Ricardo Currás, consejero delegado de DIA, vendió parte de su participación en la compañía aprovechando la subida en bolsa. EFE

en Barcelona, 10 de agosto de 2017 (05:00 CET)

El pasado 28 de julio saltó la noticia en DIA. Un millonario ruso, Mikhail Fridman, emergió como el segundo máximo accionista de la compañía con el 10% de las acciones a través de Letterone Investment.  Esta inversión frenó a los especuladores y disparó el 15% la acción de DIA en un solo día.  El 28 de julio los títulos del grupo cerraron a seis euros, precio al que no llegaba desde noviembre de 2015. Y Ricardo Currás lo aprovechó para hacer caja.

El consejero delegado de DIA vendió la semana pasada más de 75.000 acciones de la compañía en tres operaciones en tres fechas distintas: el lunes 31 de julio, el 1 y el 2 de agosto. Es decir, que empezó dos días laborables después de la entrada de Fridman, que revalorizó la acción y la situó en máximos de 20 meses.

Currás aprovechó los techos de la compañía que dirige para rentabilizar su participación. Vendió 25.000 acciones el 31 de julio a 5,87 euros, la misma cifra el 1 de agosto a 5,73 y casi 26.000 el 2 de agosto a 5,65 euros. Cada día perdían valor, puesto que venían del tope de 6 euros del jueves anterior, y el consejero delegado de DIA aprovechó antes de que perdieran más valor. Este miércoles la acción cerró ya por debajo de los 5,50 euros. En total, se embolsó unos 436.000 euros y redujo su participación al 0,056%.
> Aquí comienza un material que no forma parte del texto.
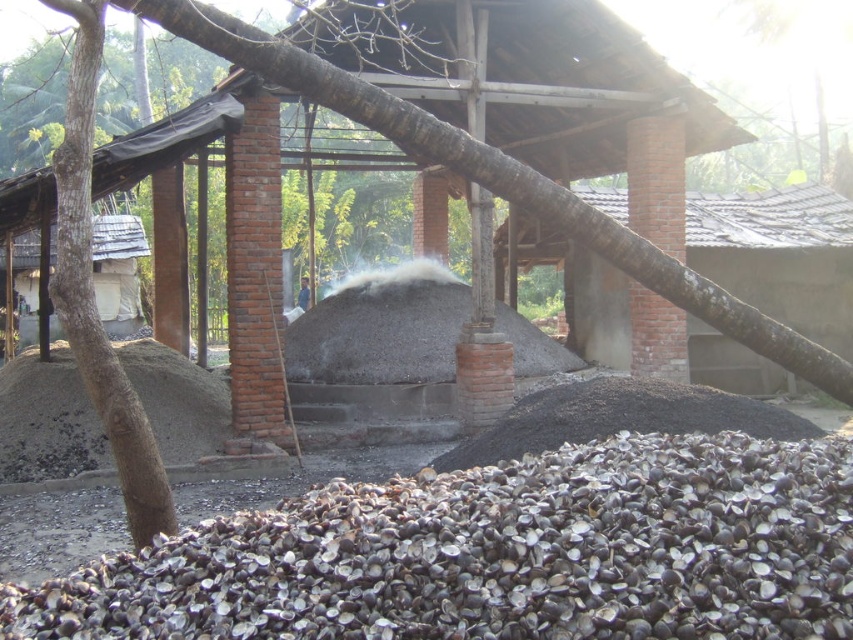
From the picture: You are a construction worker who needs to place a heavy equipment on the gray concrete mound at center and the black gravel pile at lower right. Which location is more stable for placing heavy equipment?

The gray concrete mound at center is positioned over the black gravel pile at lower right, so the gray concrete mound at center is more stable for placing heavy equipment because it is built on top of a solid structure.

You are standing at the point marked as point (500,554) in the image. What is the material you are standing on?

The point (500,554) marks black gravel at lower center, so you are standing on black gravel.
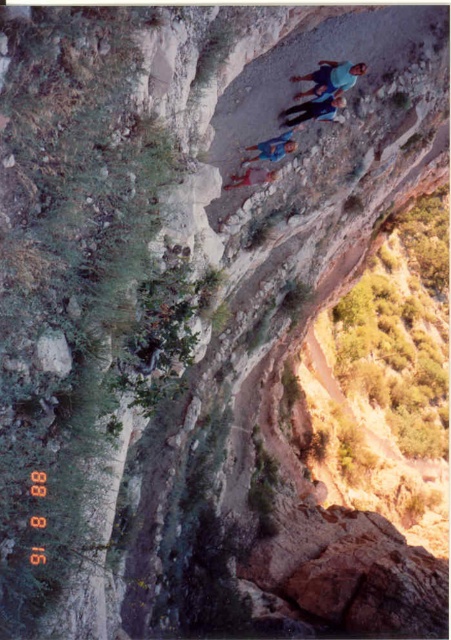
Looking at this image, you are a hiker who has just reached the edge of the canyon and sees the blue fabric shirt at upper center and the blue denim jeans at center. Which item is closer to you?

The blue fabric shirt at upper center is closer to you because it is in front of the blue denim jeans at center.

You are standing at the point labeled point (x=268, y=173) and want to walk to the point labeled point (x=343, y=77). Given that the path between them is steep and rocky, will you have to go uphill or downhill?

Since point (x=343, y=77) is closer to the camera than point (x=268, y=173), this means that point (x=343, y=77) is physically lower in elevation. Therefore, walking from point (x=268, y=173) to point (x=343, y=77) would require going downhill.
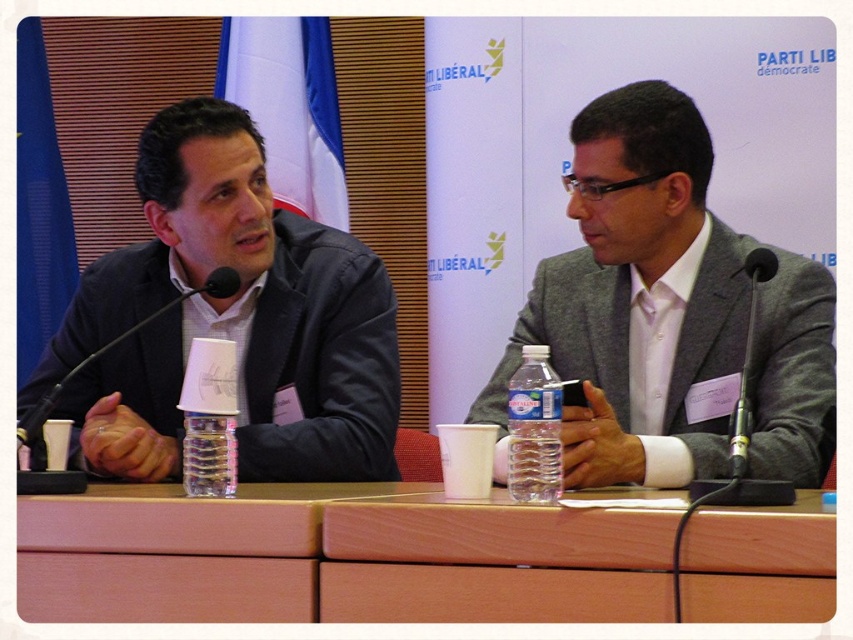
Question: Which point is farther to the camera?

Choices:
 (A) black matte microphone at left
 (B) wooden table at center
 (C) clear plastic bottle at center
 (D) matte black suit at left

Answer: (D)

Question: Is clear plastic bottle at center further to the viewer compared to black matte microphone at left?

Choices:
 (A) no
 (B) yes

Answer: (A)

Question: Where is wooden table at center located in relation to black matte microphone at left in the image?

Choices:
 (A) above
 (B) below

Answer: (B)

Question: Which point is farther from the camera taking this photo?

Choices:
 (A) (250, 477)
 (B) (537, 365)
 (C) (103, 560)

Answer: (A)

Question: Among these objects, which one is farthest from the camera?

Choices:
 (A) gray fabric suit at center
 (B) wooden table at center

Answer: (A)

Question: Considering the relative positions of matte black suit at left and clear plastic bottle at center in the image provided, where is matte black suit at left located with respect to clear plastic bottle at center?

Choices:
 (A) right
 (B) left

Answer: (B)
Currás se embolsa 436.000 euros vendiendo acciones de DIA tras la entrada de Fridman

DIA vivió en los últimos días varios movimientos accionariales que han relegado a un segundo plano los ataques de los bajistas de los que a menudo es objeto el grupo de distribución español. Actualmente tiene un 20% de posiciones cortas, por debajo de las cifras habituales.

Tras la entrada de Fridman, Goldman Sachs también aprovechó para hacer caja y vendió una parte de su paquete. Redujo su participación del 3,9% al 3,06%. Los fondos siguen controlando DIA: Baille Gifford tiene el 10,03%, Letterone el 10%, Blackrock el 6,6%, Black Creek el 5,0% y Morgan Stanley el 4,1%.

Malos resultados semestrales

Solo una inversión importante, como la del millonario ruso Fridman, pudo disparar la acción de DIA. Pese a que la gestión de su consejero delegado se ha direccionado hacia el beneficio, a costa de estrujar las franquicias, los resultados no son buenos. El negocio internacional no mejora y en años anteriores le salvó el resultado en España, pero este año ni eso.

DIA cerró el primer semestre con un beneficio de 54 millones, el 9,7% menos. Las ventas en España, su principal mercado con más de la mitad del negocio, cayeron el 3,6%. Mejoraron en Argentina, un mercado todavía pequeño para la firma, mientras que en Brasil lo único que salva al grupo es el tipo de cambio. Con el 12% más de tiendas, vendió el 2,2% más, aunque con el cambio de moneda, la subida de los ingresos en euros fue del 22%.